Green Country educator helps students better understand 9/11

TULSA - For many of us, the 9/11 terrorist attacks are something we will never forget.  But for school-aged children, it's something they are far too young to remember.

When we think about Sept. 11, 2001, we remember the World Trade Center, the Pentagon and United Flight 93 in Pennsylvania.  As these memories are etched in the minds of millions, for children, that's not the case.

One Green Country educator is taking steps to make sure her students learn the history lesson that is 9/11.

Marsha Weddington, a teacher at Thoreau Demonstration Academy, is teaching her students what many of us simply cannot forget.

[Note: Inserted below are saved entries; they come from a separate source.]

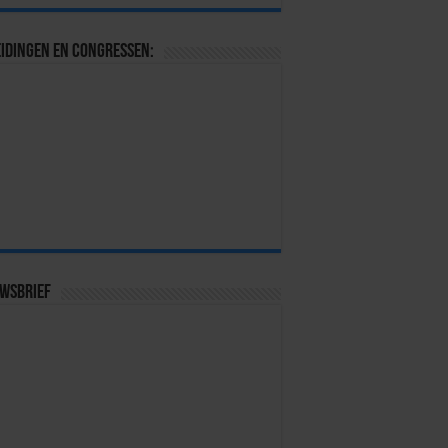
idingen en congressen:
uwsbrief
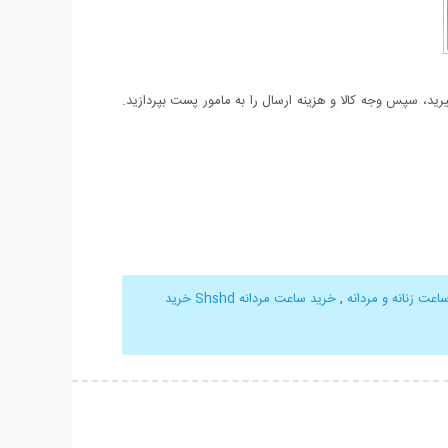
د، سپس وجه کالا و هزینه ارسال را به مامور پست بپردازید.
اعت زنانه و مردانه
,
خرید ساعت مردانه Shshd خرید
حات بیشتر
نمایش توضیحات بیشتر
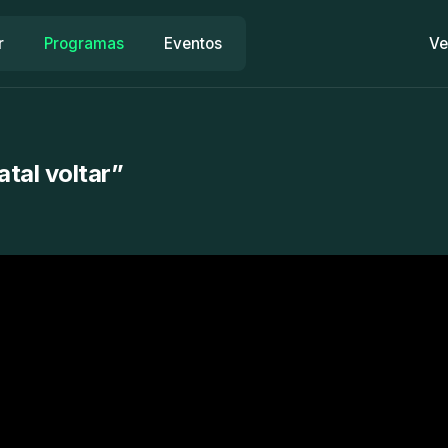
r
Programas
Eventos
Ve
atal voltar”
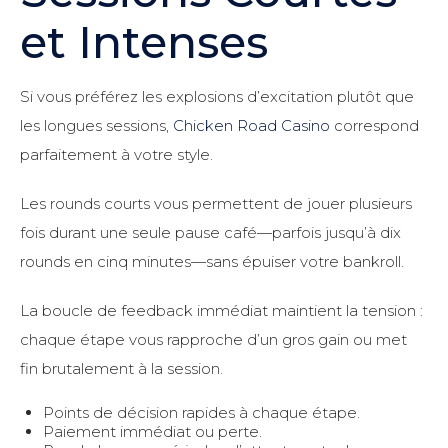
et Intenses
Si vous préférez les explosions d’excitation plutôt que
les longues sessions,
Chicken Road Casino
correspond
parfaitement à votre style.
Les rounds courts vous permettent de jouer plusieurs
fois durant une seule pause café—parfois jusqu’à dix
rounds en cinq minutes—sans épuiser votre bankroll.
La boucle de feedback immédiat maintient la tension :
chaque étape vous rapproche d’un gros gain ou met
fin brutalement à la session.
Points de décision rapides à chaque étape.
Paiement immédiat ou perte.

Weddington's classroom is essentially home base for about a dozen or so sixth, seventh and eighth graders.  On 9/11, these students were anywhere between one and four years old.

Many had not discussed what happened that day before the subject was broached in class this week.

The students knew what happened in New York City, but the details about the rest of that day are lost on their young minds.

Weddington spent this week educating her students on what 9/11 really means, talking mostly about the victims and their families.

"Today I want them to take away, number one, you never ever forget what happened to these victims, to their families and you don't forget what happened to the United States and how vulnerable we are," said Weddington.

She's told their stories with the hope that students can walk away with a better understanding of that day, and so far, it seems to have worked.

"I've learned more about it," said Payton Goodner, Thoreau student.  "I've always had kind of a vague idea of what it was and what it caused, but now I know more facts about the actual date."

Weddington said this is not something she plans on teaching only this week, instead she will revisit the lesson throughout the school year.